Paralyzed by Fear – Part Two
Paralyzed by Fear – Part Two
I can’t remember a time that I didn’t play the piano. My parents told me that when I was six, and sister would come home from piano lessons to play what she learned, I would follow after her and play what she played. I don’t remember that, but I do remember that I’ve always thought playing was fun. Here I am, fourty-eight years later, trying to go back to a time when I just played the piano for enjoyment. Playing now is fun but whenever I play, it seems to be for a job, not just to play. When I have free time, I find things to do that don’t involve playing. For one thing, my hands have to rest.

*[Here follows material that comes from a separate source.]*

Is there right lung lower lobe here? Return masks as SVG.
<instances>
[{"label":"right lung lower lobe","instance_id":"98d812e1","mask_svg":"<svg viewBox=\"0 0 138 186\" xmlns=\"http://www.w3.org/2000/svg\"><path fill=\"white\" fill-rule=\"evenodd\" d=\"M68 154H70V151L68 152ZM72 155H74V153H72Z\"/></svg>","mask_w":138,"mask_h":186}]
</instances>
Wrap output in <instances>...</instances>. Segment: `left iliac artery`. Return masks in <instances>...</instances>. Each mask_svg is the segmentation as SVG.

I wish I had been able to capitalize on that element of fun much more than I ever did. I’ve always had a level of fear associated with playing in public. It’s a fear that turns what should be a fun event into a mind game of what-ifs. What if I make a mistake? What will people think if they find out that I’m not as good as they thought I was? There must be hundreds of people listening to me play who are so much better than I am. I haven’t made a mistake yet and I wonder what the first wrong note I play will be.

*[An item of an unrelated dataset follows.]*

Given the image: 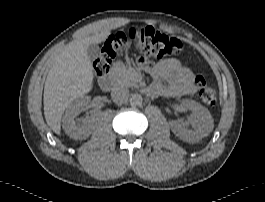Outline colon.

With all of that going on in my head, how could I have played anything, let alone enjoy myself? So after fourty-eight years of that war going on in my head, can I stop it? Let’s go back to the beginning and see where it might have started. I remember taking piano lessons and I think I played pretty well. I seemed to do well, but. then at the end of the year, there was a recital. All of the students would go over to the teacher’s house with our parents and we would each go up to the grand piano and play one or two pieces. I remember the horror I felt the month or two beforehand. What if I forgot how to play? What if I made mistakes? What if the other students laughed at me? There was a sick feeling in the pit of my stomach and then a trembling taking over my body on the day of the recital, and I can feel it now as if I were there. Could I have stopped it then? What could my teacher have done to help me to overcome that?

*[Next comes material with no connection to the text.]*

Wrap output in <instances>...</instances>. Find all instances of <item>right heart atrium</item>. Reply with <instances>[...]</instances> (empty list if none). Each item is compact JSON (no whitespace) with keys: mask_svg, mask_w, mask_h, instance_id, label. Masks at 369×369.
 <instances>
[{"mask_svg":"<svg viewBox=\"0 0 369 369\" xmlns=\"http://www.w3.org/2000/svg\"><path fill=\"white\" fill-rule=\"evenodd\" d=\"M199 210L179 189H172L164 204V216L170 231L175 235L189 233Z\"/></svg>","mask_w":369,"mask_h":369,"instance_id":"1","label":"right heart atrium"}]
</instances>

I don’t remember getting any help, I just had to get up there and do it. I can’t imagine how I did it with all of that going on in my head. I think that after playing in public as many times as I have between now and then, I’ve managed somehow. It would have been so much easier and more fun if I could have focused on the playing and the fun rather than the what-ifs. What does yoga tell me about that whole process?
Breathe, yeah, breathe. That would have been the beginning. If I were eight, which is when I’m guessing was my first public performance, I would love to have learned a few breathing techniques that could have calmed my body and my mind, and just focused on having fun in public that I have had so many times in private. Think of the hours and hours, no, by now they are probably years, of wasted time that could have been spent playing well and having fun instead of muddling my way through endless series of blundered notes, minimally impressing the uninformed, and evoking a minimum of pity from the enlightened.
On top of the breathing and getting my mind and body to function together on my musical tasks, I bet I could have played more. I bet I could have looked like I was having fun and probably could have inspired others to find out how they might have enjoyed themselves, too. Perhaps I did, even through the shaky hands and sweating palms. Perhaps I have in me a few more years to rediscover the fun.